= Beginning of Section =
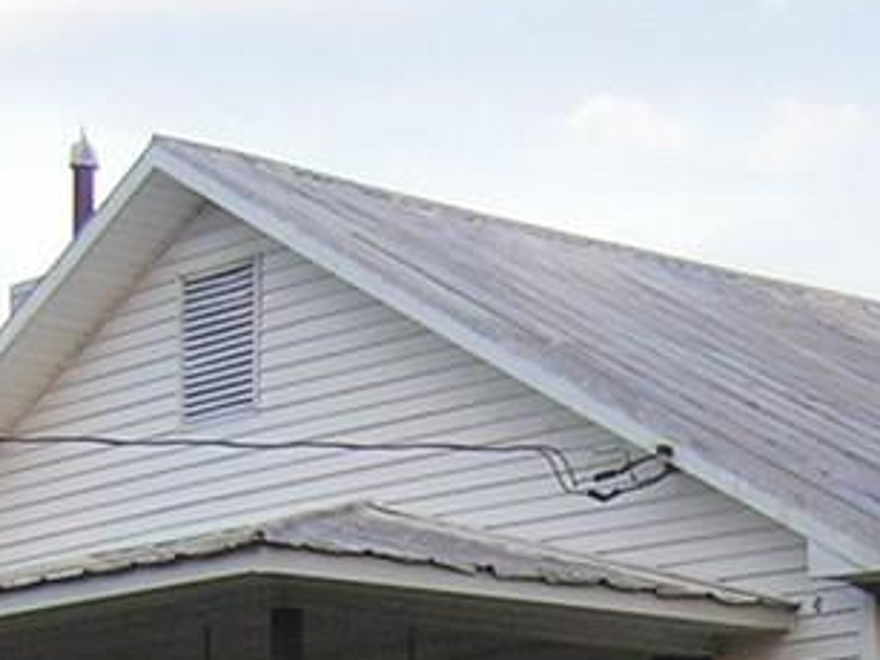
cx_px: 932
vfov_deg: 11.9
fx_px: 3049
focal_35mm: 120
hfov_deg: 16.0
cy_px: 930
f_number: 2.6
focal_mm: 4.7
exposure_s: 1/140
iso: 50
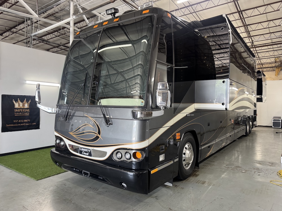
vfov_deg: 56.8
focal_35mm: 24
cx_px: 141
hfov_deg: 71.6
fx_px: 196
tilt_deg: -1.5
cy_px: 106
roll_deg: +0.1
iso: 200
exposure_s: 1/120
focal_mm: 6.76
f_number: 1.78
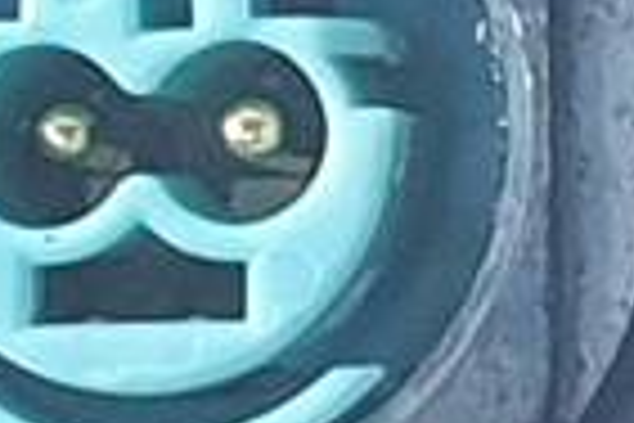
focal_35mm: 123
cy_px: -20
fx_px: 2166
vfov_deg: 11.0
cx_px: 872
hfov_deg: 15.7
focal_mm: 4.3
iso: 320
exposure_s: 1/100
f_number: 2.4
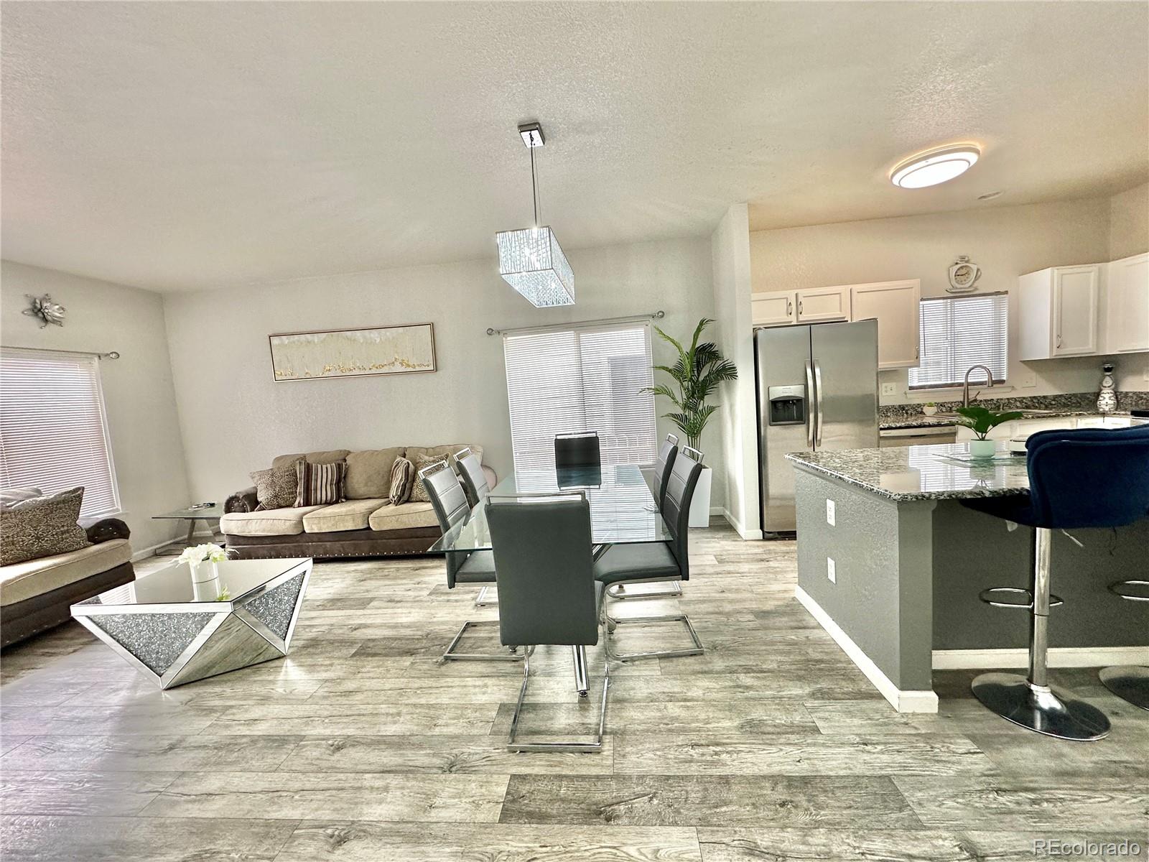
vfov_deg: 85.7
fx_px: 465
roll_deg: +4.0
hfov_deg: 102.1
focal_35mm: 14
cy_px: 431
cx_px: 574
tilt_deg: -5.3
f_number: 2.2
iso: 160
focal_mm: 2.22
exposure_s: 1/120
= End of Section =
= Beginning of Section =
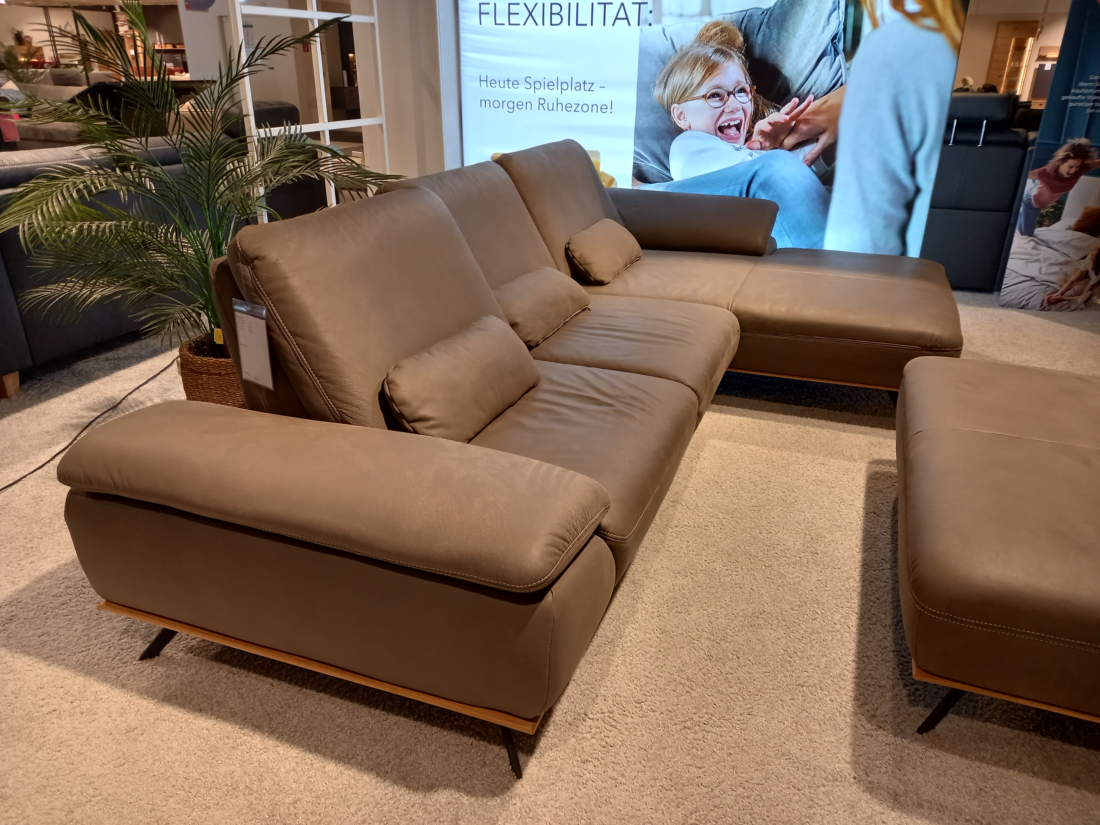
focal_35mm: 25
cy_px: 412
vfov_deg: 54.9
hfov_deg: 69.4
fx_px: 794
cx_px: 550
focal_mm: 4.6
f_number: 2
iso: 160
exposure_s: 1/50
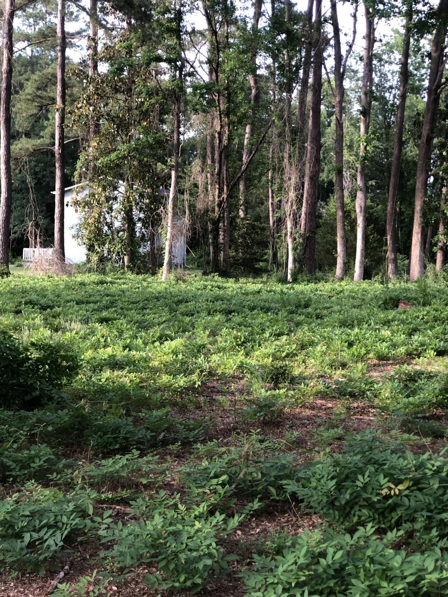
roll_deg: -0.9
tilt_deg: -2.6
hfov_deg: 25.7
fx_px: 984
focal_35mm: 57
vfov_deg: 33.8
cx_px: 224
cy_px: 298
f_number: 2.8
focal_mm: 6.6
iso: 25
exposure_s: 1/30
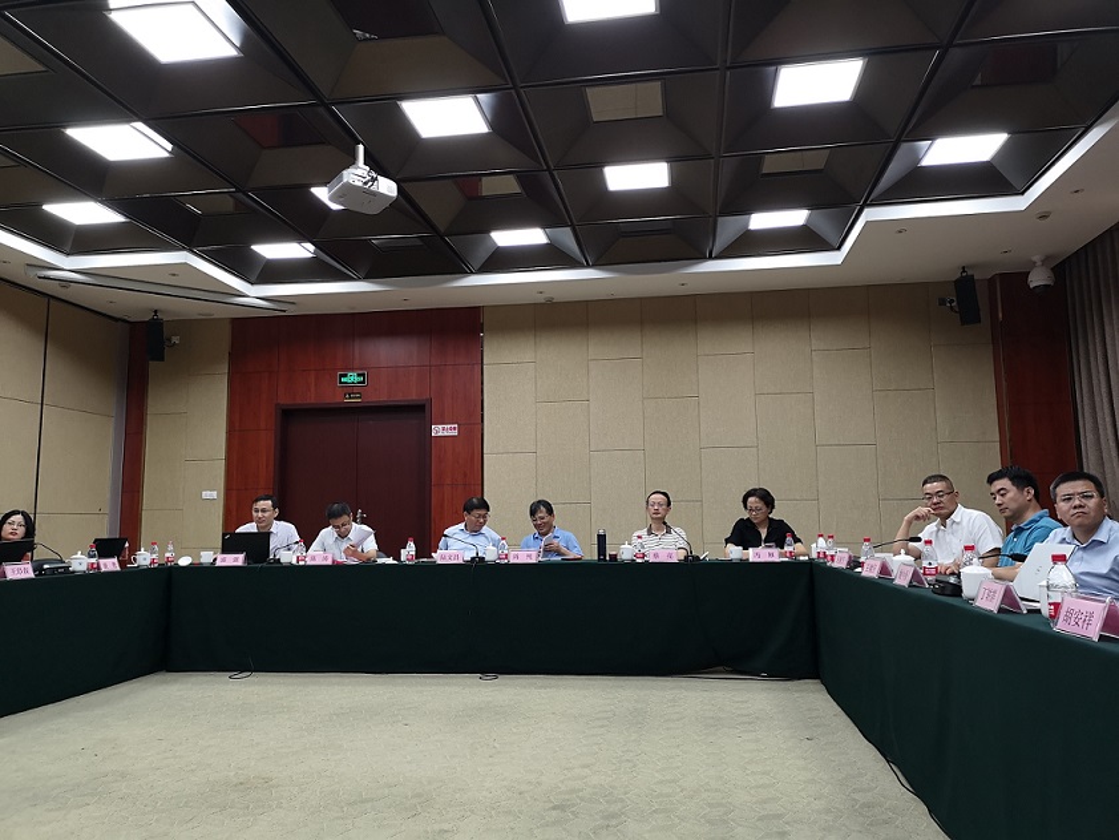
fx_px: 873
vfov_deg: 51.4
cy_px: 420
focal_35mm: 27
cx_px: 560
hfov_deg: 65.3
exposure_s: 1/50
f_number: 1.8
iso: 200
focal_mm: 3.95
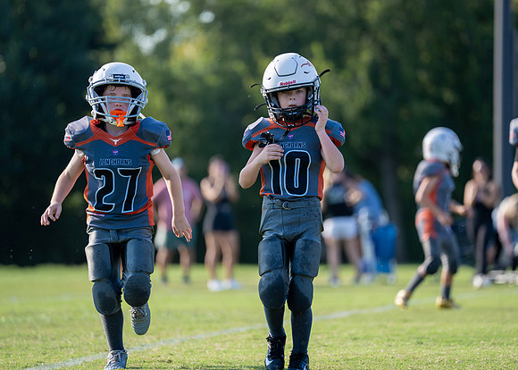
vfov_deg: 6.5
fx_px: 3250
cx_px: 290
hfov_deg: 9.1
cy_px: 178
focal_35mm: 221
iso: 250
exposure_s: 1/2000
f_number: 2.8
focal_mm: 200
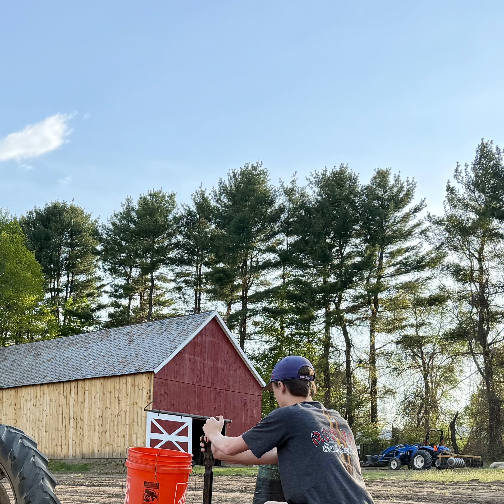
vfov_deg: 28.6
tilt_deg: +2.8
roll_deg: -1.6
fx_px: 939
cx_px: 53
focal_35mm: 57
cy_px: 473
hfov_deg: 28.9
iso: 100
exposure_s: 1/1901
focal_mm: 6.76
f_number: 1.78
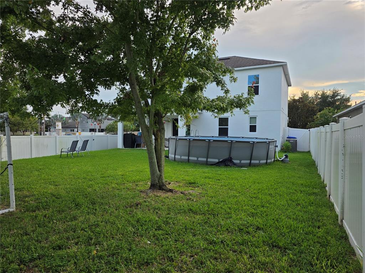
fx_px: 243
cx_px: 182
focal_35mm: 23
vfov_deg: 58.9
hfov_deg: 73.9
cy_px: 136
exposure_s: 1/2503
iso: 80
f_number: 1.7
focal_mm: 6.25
= End of Section =
= Beginning of Section =
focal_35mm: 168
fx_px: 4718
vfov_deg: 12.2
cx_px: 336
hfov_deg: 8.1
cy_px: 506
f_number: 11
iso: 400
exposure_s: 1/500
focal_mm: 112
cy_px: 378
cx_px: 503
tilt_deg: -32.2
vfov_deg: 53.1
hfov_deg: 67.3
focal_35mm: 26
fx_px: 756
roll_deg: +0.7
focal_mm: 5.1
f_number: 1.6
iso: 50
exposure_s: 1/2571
= End of Section =
▶ EXERCISE BRIEF
Exactly as written above, retype the lines starting at the one holding "exposure_s: 1/1901" and ending at the one holding "focal_mm: 6.25", both included, but not the pictures.

▶ TASK ANSWER
exposure_s: 1/1901
focal_mm: 6.76
f_number: 1.78
fx_px: 243
cx_px: 182
focal_35mm: 23
vfov_deg: 58.9
hfov_deg: 73.9
cy_px: 136
exposure_s: 1/2503
iso: 80
f_number: 1.7
focal_mm: 6.25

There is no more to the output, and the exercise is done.